Quando surgiu o ET de Varginha, dizia-se que ele destroçava as orelhas das ovelhas, ou algo assim. Fiquei com tanto medo de ter a minha orelha arrancada que comecei a dormir tapando ela com a coberta, ou ao menos com o cabelo - hábito que mantenho até hoje.
Minha irmã pensava que, quando ia ao banheiro de noite, havia um monte de vermes no chão, querendo comer os pés dela.Ent?o ela ia e voltava correndo do banheiro.
Tenho verdadeiro pânico de lugares muito pequenos. Não é exatamente o tamanho do lugar que me apavora - é não poder me mexer. Quando minhas irmãs me imobilizavam, eu chegava a chorar, quase, de nervosa. Usei um bom tempo só roupas com gola V, para poder 'respirar direito'. Nunca aconteceu, mas penso que enlouqueceria se me amarrassem e eu não pudesse me mexer.

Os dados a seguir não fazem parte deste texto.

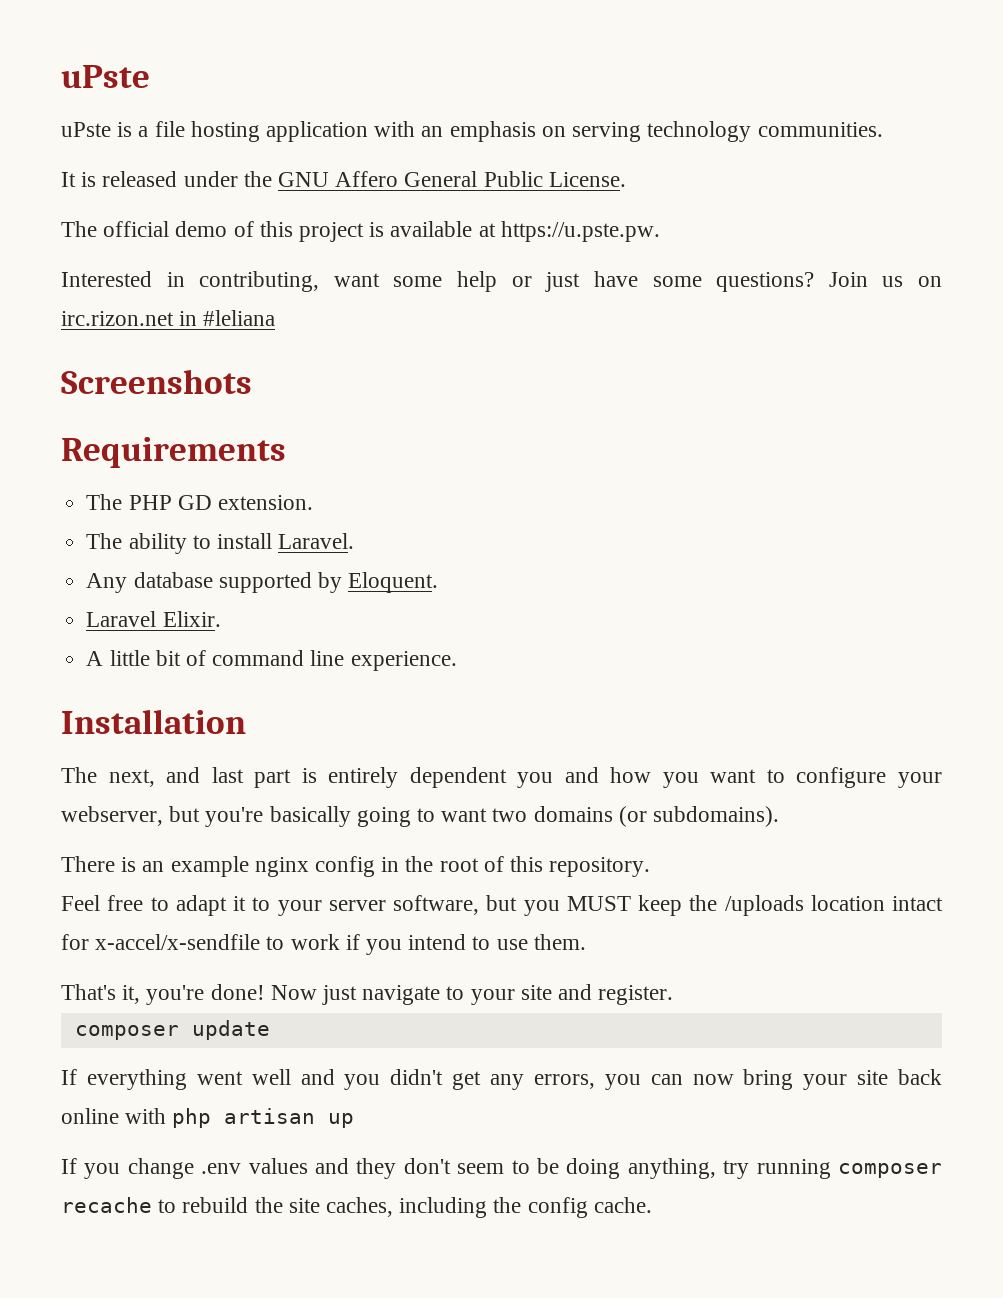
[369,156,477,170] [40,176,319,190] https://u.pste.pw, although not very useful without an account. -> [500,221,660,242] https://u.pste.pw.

Não tenho medo do escuro quando estou totalmente mergulhada nele. Jornadas 'a noite, só com a luz da Lua, não são problema para mim. Mas se estou num lugar claro cercado de escuridão, tenho medo dela.
Quando estou num lugar grande, aberto e claro, me sinto exposta e fico com medo. Se o lugar for escuro, não.
Vejo filmes de terror numa boa, mas depois tenho medo de que os personagens sejam reais e estejam logo além da minha janela.
Tenho medo de ficar sozinha, de que tudo que conheço desapareça de repente.
Tenho medo de não ser capaz de corresponder 'as esperanças depositam em mim, e decepcionar quem eu gosto.
Tenho medo de não ser boa o suficiente, ou de magoar as pessoas.
Tenho medo de perder quem eu amo.
Tenho medo de que os seres humanos continuem estragando o mundo, e do que acontecerá depois disso.
Tenho medo de morrer antes de ter aproveitado minha vida o suficiente.